Web document revisions:
# # #

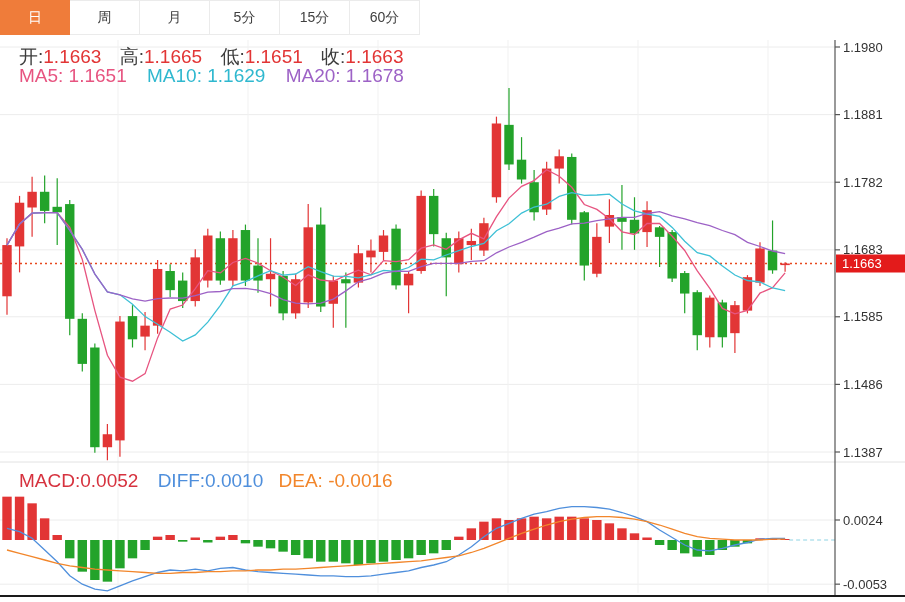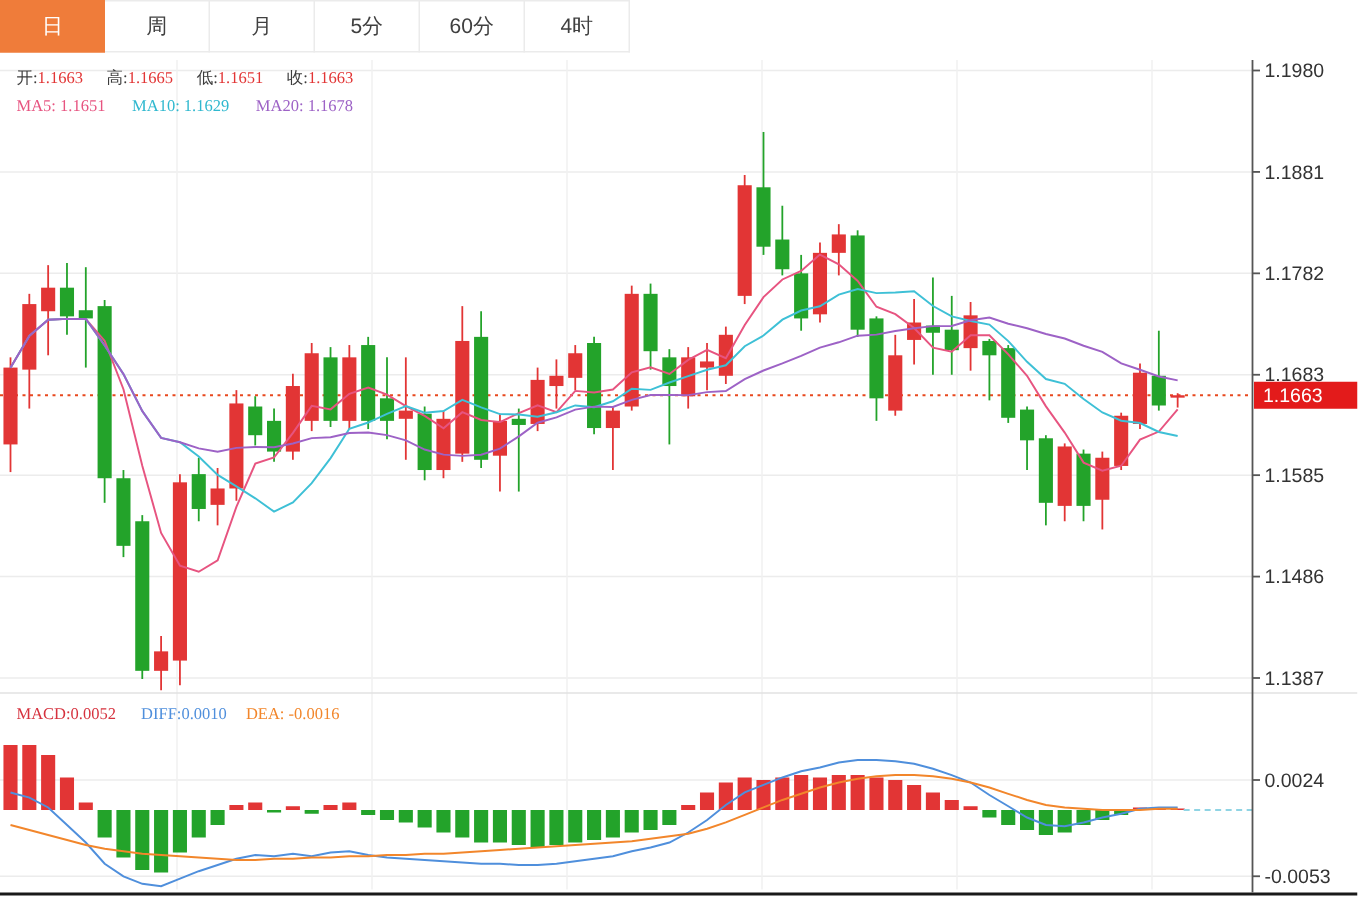--- a/index.html
+++ b/index.html
@@ -32,6 +32,7 @@
     <div class="tab">周</div>
     <div class="tab">月</div>
     <div class="tab">5分</div>
+    <div class="tab">15分</div>
     <div class="tab">60分</div>
     <div class="tab">4时</div>
   </div>

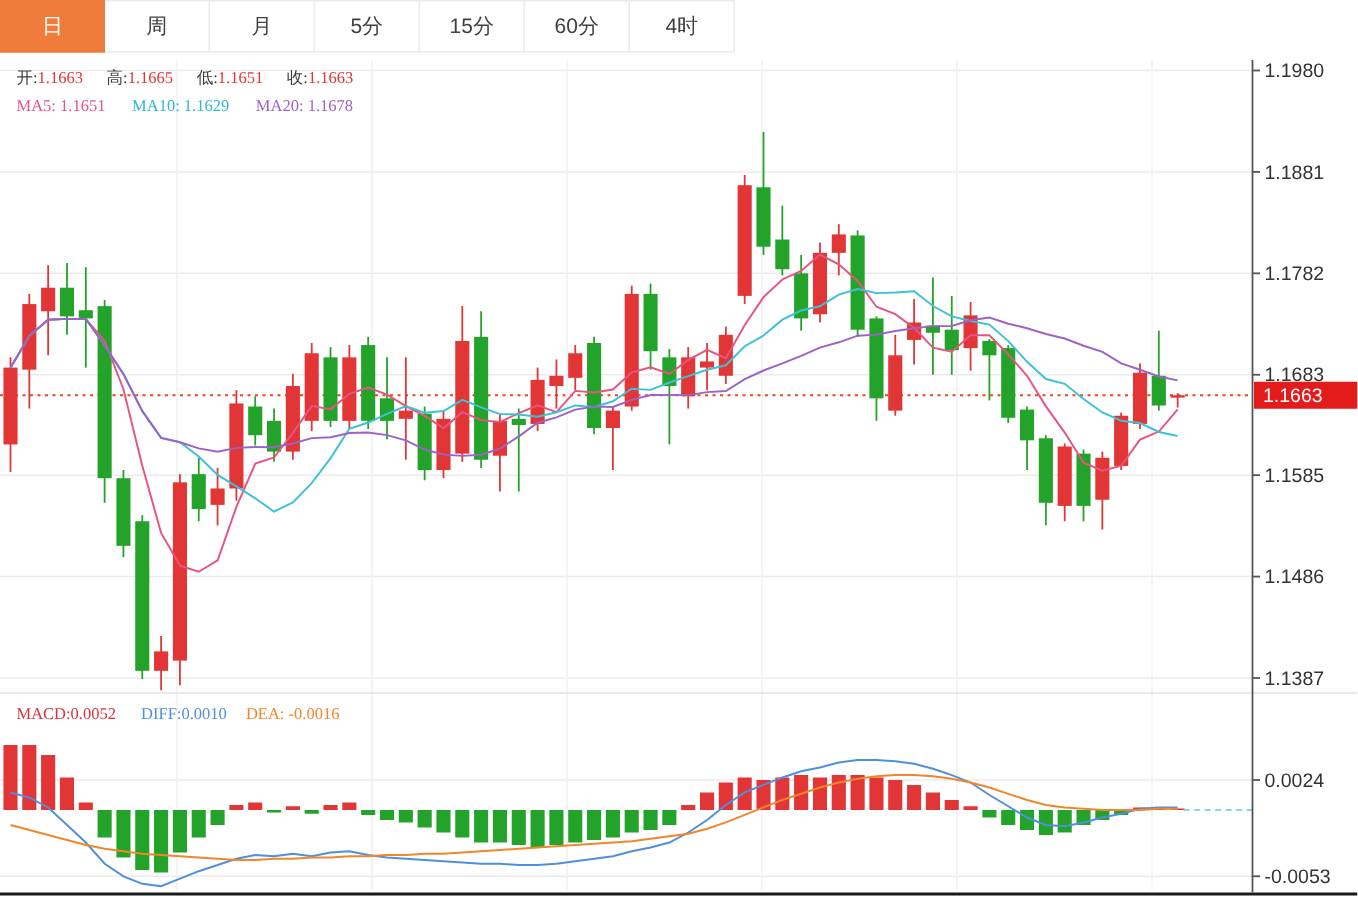--- a/index.html
+++ b/index.html
@@ -34,7 +34,6 @@
     <div class="tab">5分</div>
     <div class="tab">15分</div>
     <div class="tab">60分</div>
-    <div class="tab">4时</div>
   </div>
 
 <div class="legend-row" id="ohlc-legend">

# # #

▸ **TASK BRIEF**:
What's needed is an exact retyping of the records, pictures excluded.

▸ **TASK OUTPUT**:
--- a/index.html
+++ b/index.html
@@ -32,6 +32,7 @@
     <div class="tab">周</div>
     <div class="tab">月</div>
     <div class="tab">5分</div>
+    <div class="tab">15分</div>
     <div class="tab">60分</div>
     <div class="tab">4时</div>
   </div>

--- a/index.html
+++ b/index.html
@@ -34,7 +34,6 @@
     <div class="tab">5分</div>
     <div class="tab">15分</div>
     <div class="tab">60分</div>
-    <div class="tab">4时</div>
   </div>
 
 <div class="legend-row" id="ohlc-legend">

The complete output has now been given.